A dark alley, two shots fired, two men dead. Now Sarah Kingsley is left to live with the knowledge that John isn’t coming back, and the whole city recognizes her not as the officer who defended her partner, but as the white cop who shot a black kid. Never mind that the gun in his hand killed her partner.

Sarah’s back on the job in homicide, but things may never be the same again. TV news and local political factions are playing up the racial aspects to the media, until even Sarah’s fellow DPD officers aren’t sure if they can trust her. Angel Johnson is Sarah’s new partner. She’s female, she’s black and has a huge chip on her shoulder. There’s not much time for working out relationship issues, though. One man’s grizzly garroting at Northpark Mall is followed almost immediately by another. When a TV news reporter announces on the air that she’s got a message from the killer, Sarah and Angel have to put aside their differences and do everything they can to find this guy and stem the rising tide of local panic.

OPEN SEASON is a complex and unusual book. It encompasses elements typical in a police procedural, but delves deeper into the emotional turmoil haunting both Sarah and Angel, making it clear that there is life behind the badge. Issues of racism are succinctly, if scantily, portrayed and resolved.

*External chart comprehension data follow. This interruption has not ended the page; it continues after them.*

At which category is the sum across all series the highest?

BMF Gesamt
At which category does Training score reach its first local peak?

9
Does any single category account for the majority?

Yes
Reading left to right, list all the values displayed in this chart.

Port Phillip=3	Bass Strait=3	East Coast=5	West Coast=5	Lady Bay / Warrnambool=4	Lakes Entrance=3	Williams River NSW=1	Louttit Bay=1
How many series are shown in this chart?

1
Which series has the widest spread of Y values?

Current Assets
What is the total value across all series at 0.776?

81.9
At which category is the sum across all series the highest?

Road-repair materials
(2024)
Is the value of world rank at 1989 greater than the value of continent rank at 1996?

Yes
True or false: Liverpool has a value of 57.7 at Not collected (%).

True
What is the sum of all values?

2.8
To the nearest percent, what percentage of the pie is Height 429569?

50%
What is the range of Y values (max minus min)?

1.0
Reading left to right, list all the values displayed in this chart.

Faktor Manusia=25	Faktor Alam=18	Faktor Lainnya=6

The characters are developed enough to hold readers’ interest and yet leave them wanting more. OPEN SEASON is a dark ride through familiar tunnels that lead to a sober conclusion.

A realistic illustration of an epidemic that cannot be resolved en masse, filtered with the hope that differences resolved one individual at a time, while difficult to measure, hold the promise of ultimate and permanent change.